In SVT-AV1, the capped CRF is implemented using the re-encode mechanism and the qindex adjustment of frames using a virtual buffer. First, for each base layer frame, a maximum bit budget is set using the maximum bit rate of the clip. Then using the re-encode algorithm, as described in section 4, the rate violation of each frame is identified and corrected. Similar to other rate control modes, after each frame is completely processed in the Packetization process, feedback information representing the size of the processed frame is sent to the rate control algorithm. A virtual buffer is used to keep track of the size of each frame. Knowing the maximum bit rate and the size of previously encoded pictures, the algorithm adjusts the qindex of the future frame to prevent bit rate violation. For more details of the algorithm see capped_crf_reencode() and crf_assign_max_rate.

Appendix D: GoP Constrained RC

In some video coding applications, it is desired to encode each segment of the video at a fixed bit rate and independent of the other parts. These segments are usually defined using a Key Frame (KF). The frames between two Key Frames, including the first key frame, form a Group of Picture (GoP). Each GoP can be encoded independent of other GoPs. In some applications, each GoP is coded at a fixed target rate to be used in the streaming ladder. In order to support these applications in SVT-AV1 encoder, the GoP constrained mode should be used.

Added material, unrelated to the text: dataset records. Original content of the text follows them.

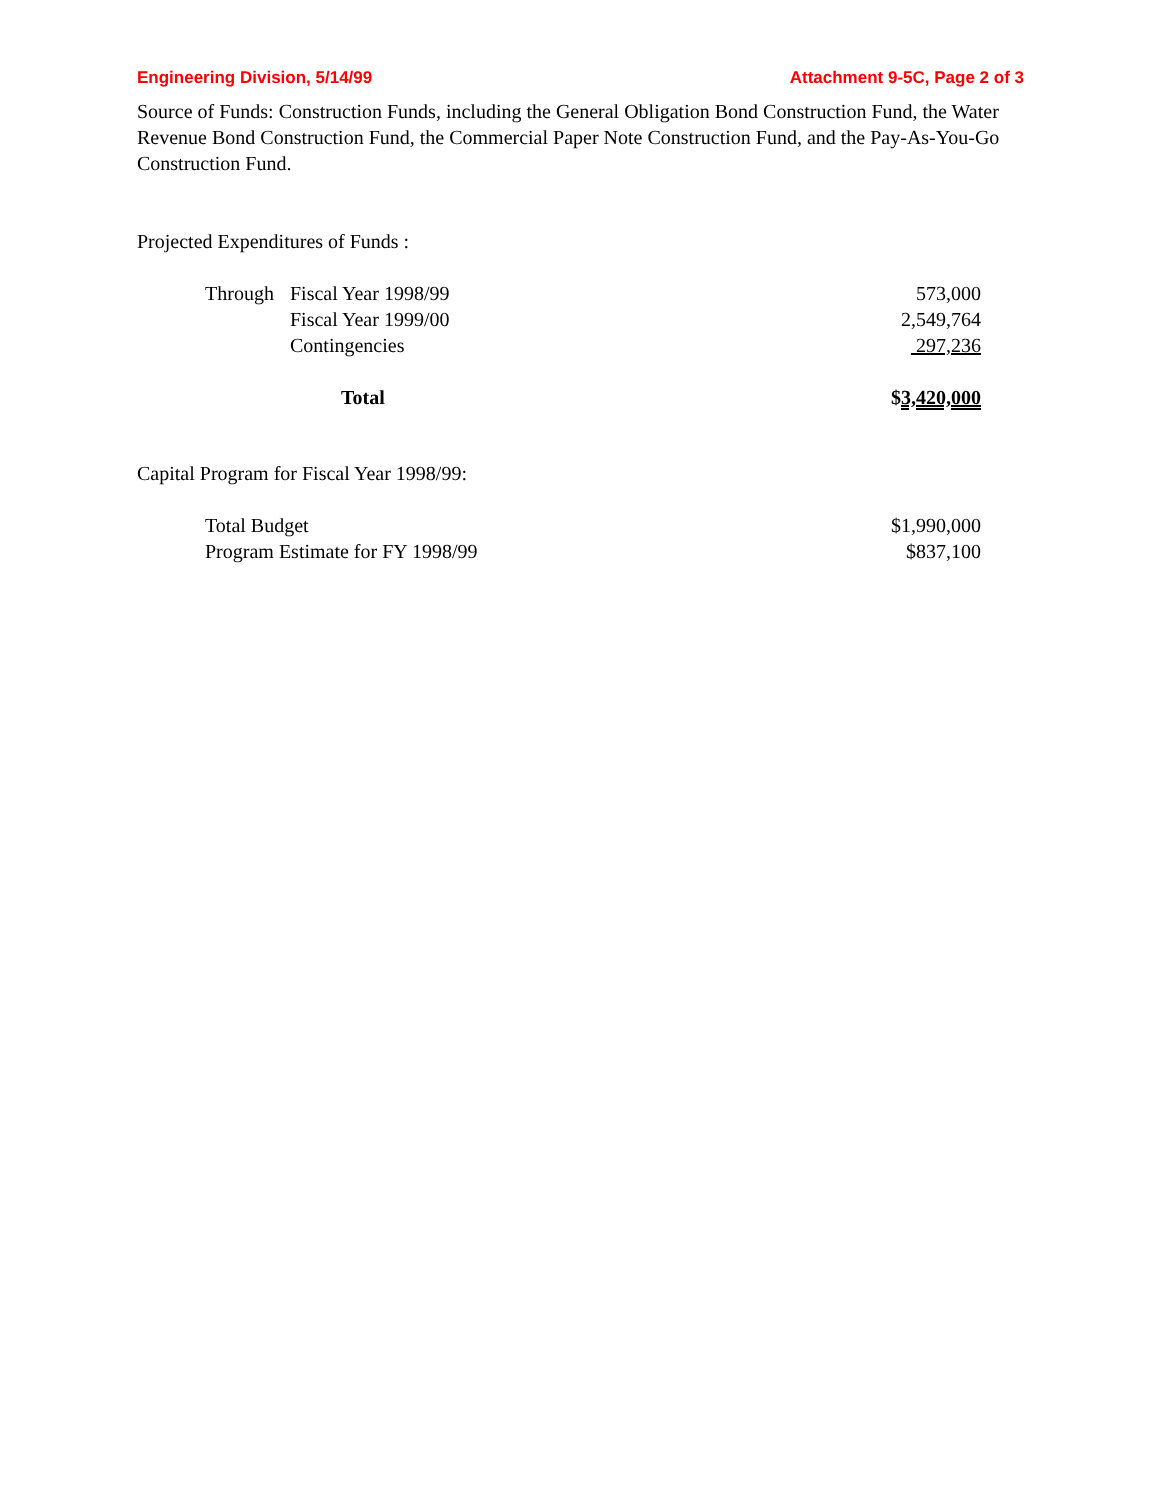Engineering Division, 5/14/99 Attachment 9-5C, Page 2 of 3
Source of Funds: Construction Funds, including the General Obligation Bond Construction Fund, the Water Revenue Bond Construction Fund, the Commercial Paper Note Construction Fund, and the Pay-As-You-Go Construction Fund.
Projected Expenditures of Funds :
| Through | Fiscal Year 1998/99 | 573,000 |
| | Fiscal Year 1999/00 | 2,549,764 |
| | Contingencies | 297,236 |
| Total | | $ 3,420,000 |
Capital Program for Fiscal Year 1998/99:
| Total Budget | $1,990,000 |
| Program Estimate for FY 1998/99 | $837,100 |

In this mode, each GoP has its independent internal rate control status and extra or deficit bits of each GoP are not shared with other GoPs. The overshoot and undershoot are set to 0% and the internal rate control algorithm is targeted for more constrained rate matching. To enable this mode --gop-constraint-rc should be set to 1. This feature is currently supported with VBR mode when GoP size is 120 frames or more.

Notes

The feature settings that are described in this document were compiled at v2.2.0 of the code and may not reflect the current status of the code. The description in this document represents an example showing how features would interact with the SVT architecture. For the most up-to-date settings, it's recommended to review the section of the code implementing this feature.